Dominic Thiem und seine kleine technische Evolution in den letzten fünf Monaten

Welche Abläufe der Österreicher in seinem Spiel optimiert hat.

von Marco Kühn
zuletzt bearbeitet: 18.11.2016, 00:00 Uhr

Dominic Thiem

In der Weltspitze machen die vielen Kleinigkeiten den großen Unterschied. Federer, Murray, Djokovic und Nadal verändern und verbessern immer wieder ihre Technik. Auch Dominic Thiem hat sich in den letzten fünf Monaten auf dem Platz verändert. Nicht nur verändert, verbessert. Die Erfolgserlebnisse haben seine Körpersprache auf dem Platz verbessert. Als Person wirkt er anders als noch vor einem Jahr. Aber auch im technischen Bereich hat der junge Österreicher in den letzten Monaten Kleinigkeiten verändert. Damit besitzt er bereits jetzt die Eigenschaft, die andere Spieler zu Champions gemacht haben. Dominic Thiem will sich immer weiterentwickeln - selbst wenn es gut läuft. In seinem besten Jahr als Profi scheint er keine Trainingseinheit zu verschwenden. Es wird die Weiterentwicklung des eigenen Spiels in den Vordergrund gestellt. Nicht einzelne Ergebnisse und Triumphe. Diese resultieren erst aus der Weiterentwicklung.

Der Aufschlag

Dominic Thiem hat seine Aufschlagbewegung verkürzt. Er nimmt den Schläger nun direkter in den Rücken, bevor er den Ball tatsächlich schlägt. Ihm bleibt mehr Zeit, eine solide Körperspannung aufzubauen. Das Zurücknehmen des Schlägers in den Rücken erinnert beim Zuschauen etwas an den Bewegungsablauf von Andy Murray.Im Sommer bestimmte noch eine recht große Schleife den Aufschlag von Thiem. Diese gehört nun der Vergangenheit an. Es ist interessant zu sehen, in welchen Bereichen die Profis Veränderungen vornehmen.
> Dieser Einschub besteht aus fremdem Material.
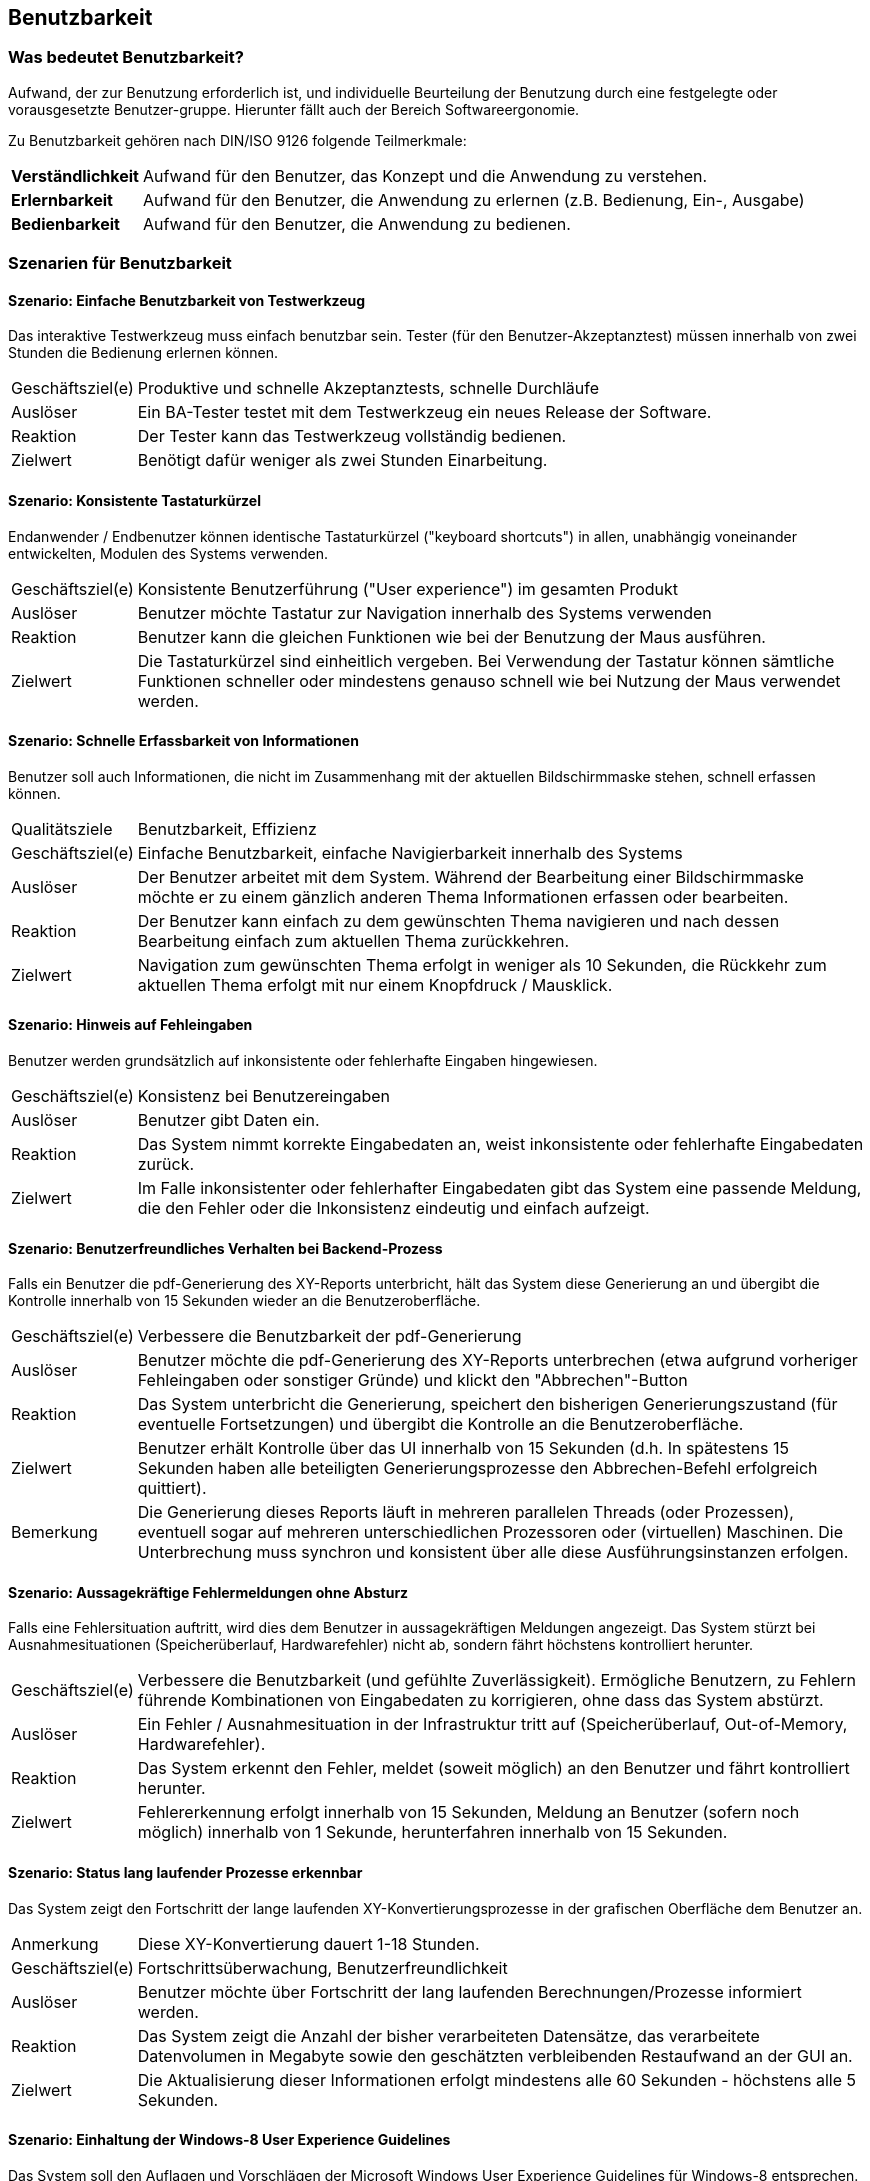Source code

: [[benutzbarkeit]]
== Benutzbarkeit

=== Was bedeutet Benutzbarkeit?

Aufwand, der zur Benutzung erforderlich ist, und individuelle Beurteilung der Benutzung durch eine festgelegte oder vorausgesetzte Benutzer-gruppe. Hierunter fällt auch der Bereich Softwareergonomie.

Zu Benutzbarkeit gehören nach DIN/ISO 9126 folgende Teilmerkmale:

[horizontal]
*Verständlichkeit*:: Aufwand für den Benutzer, das Konzept und die Anwendung zu verstehen.
*Erlernbarkeit*:: Aufwand für den Benutzer, die Anwendung zu erlernen (z.B. Bedienung, Ein-, Ausgabe)
*Bedienbarkeit*:: Aufwand für den Benutzer, die Anwendung zu bedienen.




=== Szenarien für Benutzbarkeit

==== Szenario: Einfache Benutzbarkeit von Testwerkzeug
Das interaktive Testwerkzeug muss einfach benutzbar sein. Tester (für den Benutzer-Akzeptanztest) müssen innerhalb von zwei Stunden die Bedienung erlernen können.  

[horizontal]
Geschäftsziel(e):: 
Produktive und schnelle Akzeptanztests, schnelle Durchläufe 

Auslöser::
Ein BA-Tester testet mit dem Testwerkzeug ein neues Release der Software.

Reaktion::
Der Tester kann das Testwerkzeug vollständig bedienen.

Zielwert::
Benötigt dafür weniger als zwei Stunden Einarbeitung.


==== Szenario: Konsistente Tastaturkürzel
Endanwender / Endbenutzer können identische Tastaturkürzel ("keyboard shortcuts") in allen, unabhängig voneinander entwickelten, Modulen des Systems verwenden. 

[horizontal]
Geschäftsziel(e)::
Konsistente Benutzerführung ("User experience") im gesamten Produkt

Auslöser::
Benutzer möchte Tastatur zur Navigation innerhalb des Systems verwenden

Reaktion::
Benutzer kann die gleichen Funktionen wie bei der Benutzung der Maus ausführen.

Zielwert::
Die Tastaturkürzel sind einheitlich vergeben. Bei Verwendung der Tastatur können sämtliche Funktionen schneller oder mindestens genauso schnell wie bei Nutzung der Maus verwendet werden.


==== Szenario: Schnelle Erfassbarkeit von Informationen
Benutzer soll auch Informationen, die nicht im Zusammenhang mit der aktuellen Bildschirmmaske stehen, schnell erfassen können. 

[horizontal]
Qualitätsziele:: Benutzbarkeit, Effizienz 

Geschäftsziel(e)::
Einfache Benutzbarkeit, einfache Navigierbarkeit innerhalb des Systems

Auslöser::
Der Benutzer arbeitet mit dem System. Während der Bearbeitung einer Bildschirmmaske möchte er zu einem gänzlich anderen Thema Informationen erfassen oder bearbeiten.

Reaktion::
Der Benutzer kann einfach zu dem gewünschten Thema navigieren und nach dessen Bearbeitung einfach zum aktuellen Thema zurückkehren.

Zielwert::
Navigation zum gewünschten Thema erfolgt in weniger als 10 Sekunden, die Rückkehr zum aktuellen Thema erfolgt mit nur einem Knopfdruck / Mausklick.


==== Szenario: Hinweis auf Fehleingaben
Benutzer werden grundsätzlich auf inkonsistente oder fehlerhafte Eingaben hingewiesen. 

[horizontal]
Geschäftsziel(e)::
Konsistenz bei Benutzereingaben

Auslöser::
Benutzer gibt Daten ein.

Reaktion::
Das System nimmt korrekte Eingabedaten an, weist inkonsistente oder fehlerhafte Eingabedaten zurück.

Zielwert::
Im Falle inkonsistenter oder fehlerhafter Eingabedaten gibt das System eine passende Meldung, die den Fehler oder die Inkonsistenz eindeutig und einfach aufzeigt.


==== Szenario: Benutzerfreundliches Verhalten bei Backend-Prozess
Falls ein Benutzer die pdf-Generierung des XY-Reports unterbricht, hält das System diese Generierung an und übergibt die Kontrolle innerhalb von 15 Sekunden wieder an die Benutzeroberfläche. 

[horizontal]
Geschäftsziel(e)::
Verbessere die Benutzbarkeit der pdf-Generierung

Auslöser::
Benutzer möchte die pdf-Generierung des XY-Reports unterbrechen (etwa aufgrund vorheriger Fehleingaben oder sonstiger Gründe) und klickt den "Abbrechen"-Button

Reaktion::
Das System unterbricht die Generierung, speichert den bisherigen Generierungszustand (für eventuelle Fortsetzungen) und übergibt die Kontrolle an die Benutzeroberfläche. 

Zielwert::
Benutzer erhält Kontrolle über das UI innerhalb von 15 Sekunden (d.h. In spätestens 15 Sekunden haben alle beteiligten Generierungsprozesse den Abbrechen-Befehl erfolgreich quittiert).

Bemerkung:: Die Generierung dieses Reports läuft in mehreren parallelen Threads (oder Prozessen), eventuell sogar auf mehreren unterschiedlichen Prozessoren oder (virtuellen) Maschinen. Die Unterbrechung muss synchron und konsistent über alle diese Ausführungsinstanzen erfolgen.



==== Szenario: Aussagekräftige Fehlermeldungen ohne Absturz
Falls eine Fehlersituation auftritt, wird dies dem Benutzer in aussagekräftigen Meldungen angezeigt. Das System stürzt bei Ausnahmesituationen (Speicherüberlauf, Hardwarefehler) nicht ab, sondern fährt höchstens kontrolliert herunter.

[horizontal]
Geschäftsziel(e)::
Verbessere die Benutzbarkeit (und gefühlte Zuverlässigkeit). Ermögliche Benutzern, zu Fehlern führende Kombinationen von Eingabedaten zu korrigieren, ohne dass das System abstürzt.

Auslöser::
Ein Fehler / Ausnahmesituation in der Infrastruktur tritt auf (Speicherüberlauf, Out-of-Memory, Hardwarefehler).

Reaktion::
Das System erkennt den Fehler, meldet (soweit möglich) an den Benutzer und fährt kontrolliert herunter. 

Zielwert::
Fehlererkennung erfolgt innerhalb von 15 Sekunden, Meldung an Benutzer (sofern noch möglich) innerhalb von 1 Sekunde, herunterfahren innerhalb von 15 Sekunden. 

==== Szenario: Status lang laufender Prozesse erkennbar
Das System zeigt den Fortschritt der lange laufenden XY-Konvertierungsprozesse in der grafischen Oberfläche dem Benutzer an. 

[horizontal]
Anmerkung:: Diese XY-Konvertierung dauert 1-18 Stunden.

Geschäftsziel(e)::
Fortschrittsüberwachung, Benutzerfreundlichkeit

Auslöser::
Benutzer möchte über Fortschritt der lang laufenden Berechnungen/Prozesse informiert werden.

Reaktion::
Das System zeigt die Anzahl der bisher verarbeiteten Datensätze, das verarbeitete Datenvolumen in Megabyte sowie den geschätzten verbleibenden Restaufwand an der GUI an. 

Zielwert::
Die Aktualisierung dieser Informationen erfolgt mindestens alle 60 Sekunden - höchstens alle 5 Sekunden.

==== Szenario: Einhaltung der Windows-8 User Experience Guidelines
Das System soll den Auflagen und Vorschlägen der Microsoft Windows User Experience Guidelines für Windows-8 entsprechen. 

[horizontal]
Geschäftsziel(e)::
Einheitliches, dem Windows-8 Look-and-Feel entsprechendes Aussehen und Verhalten.

Auslöser::
Die Benutzeroberfläche und interaktiven Komponenten des Systems sollen neu gestaltet und implementiert werden.

Zielwert::
Ein fachkundiger Auditor testiert die Übereinstimmung mit o.g. Guidelines ohne Einschränkung.

==== Szenario: Benutzerinteraktionen an grafischer Oberfläche
Sämtliche Benutzerinteraktion und -meldungen im System sind als GUI implementiert. 

[horizontal]
Geschäftsziel(e)::
Erhöhe die Akzeptanz und Produktivität der Arbeit mit dem System.

Auslöser::
Alle Anforderungen an das System.

Zielwert:: 
Das System erfordert keine Benutzerinteraktion außerhalb der grafischen Oberfläche.

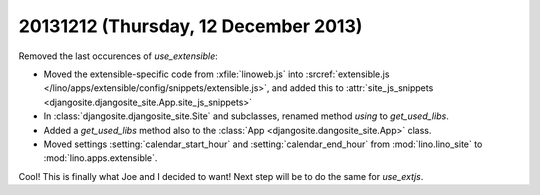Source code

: =====================================
20131212 (Thursday, 12 December 2013)
=====================================


Removed the last occurences of `use_extensible`:

- Moved the extensible-specific code from :xfile:`linoweb.js` into
  :srcref:`extensible.js
  </lino/apps/extensible/config/snippets/extensible.js>`, and 
  added this to :attr:`site_js_snippets 
  <djangosite.djangosite_site.App.site_js_snippets>`

- In :class:`djangosite.djangosite_site.Site` and subclasses,
  renamed method `using` to `get_used_libs`.

- Added a `get_used_libs` method also to the
  :class:`App <djangosite.dangosite_site.App>` class.

- Moved settings :setting:`calendar_start_hour` and
  :setting:`calendar_end_hour` from :mod:`lino.lino_site` to
  :mod:`lino.apps.extensible`.

Cool! This is finally what Joe and I decided to want!  Next step will
be to do the same for `use_extjs`.

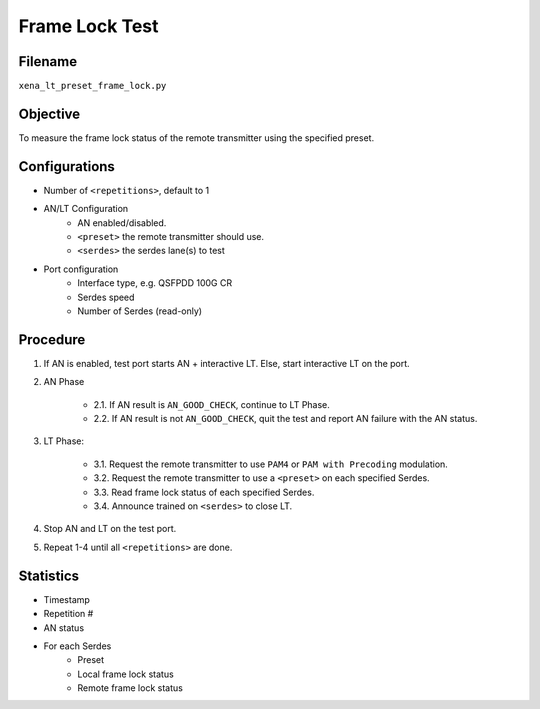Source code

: 
Frame Lock Test
=================

Filename
---------

``xena_lt_preset_frame_lock.py``

Objective
----------

To measure the frame lock status of the remote transmitter using the specified preset.

Configurations
--------------

* Number of ``<repetitions>``, default to 1
* AN/LT Configuration
    * AN enabled/disabled.
    * ``<preset>`` the remote transmitter should use.
    * ``<serdes>`` the serdes lane(s) to test
* Port configuration
    * Interface type, e.g. QSFPDD 100G CR
    * Serdes speed
    * Number of Serdes (read-only)

Procedure
-----------

1. If AN is enabled, test port starts AN + interactive LT. Else, start interactive LT on the port.

2. AN Phase

    * 2.1. If AN result is ``AN_GOOD_CHECK``, continue to LT Phase.
    * 2.2. If AN result is not ``AN_GOOD_CHECK``, quit the test and report AN failure with the AN status.

3. LT Phase:

    * 3.1. Request the remote transmitter to use ``PAM4`` or ``PAM with Precoding`` modulation.
    * 3.2. Request the remote transmitter to use a ``<preset>`` on each specified Serdes.
    * 3.3. Read frame lock status of each specified Serdes.
    * 3.4. Announce trained on ``<serdes>`` to close LT.

4. Stop AN and LT on the test port.
5. Repeat 1-4 until all ``<repetitions>`` are done.

Statistics
-----------
* Timestamp
* Repetition #
* AN status
* For each Serdes
    * Preset
    * Local frame lock status 
    * Remote frame lock status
Eine Veränderung des Bewegungsablaufs ist immer ein großer Eingriff. Das Timing beim Schlag verändert sich. Die neue Gewohnheit muss erst in Fleisch und Blut überlaufen. Das Umsetzen funktionierte bei Thiem aber bereits hervorragend.

Der Return

Novak Djokovic ist einer der besten Returnspieler aller Zeiten. Für diesen grandiosen Return nimmt er stets eine ganz bestimmte Haltung ein. Tiefer Körperschwerpunkt, kerzengerader Rücken, weit aufgerissene Augen. Eine sehr bissige Haltung also. Auch Thiem wirkte bei den ATP World Tour Finals bissiger beim Return. Er steht nicht nur näher an der Linie. Auch seine Haltung wirkt entschlossener und griffiger. Durch den tieferen Körperschwerpunkt wirkt Thiem schneller am Ball. Mit seiner einhändigen Rückhand kann er die Aufschläge des Gegners noch besser blocken.

Der Return gehört mit zu den wichtigsten Schlägen, um in der Weltspitze erfolgreich sein zu können. Dominic Thiem besitzt beim Return nun mehr Möglichkeiten und Optionen, um auf den Aufschlag des Gegners reagieren zu können. Verbessert er dadurch seinen Return, verbessert sich automatisch sein gesamtes Spiel. Zwei kleine Veränderungen im Spiel von Thiem, die ganz klar eine Richtung vorgeben: Entwicklung. Kaum ein anderer Spieler besitzt so viel Potenzial wie Thiem. Man darf gespannt sein, in welchen Bereichen noch Veränderungen vorgenommen werden - und welche Ergebnisse diese Veränderungen bringen werden.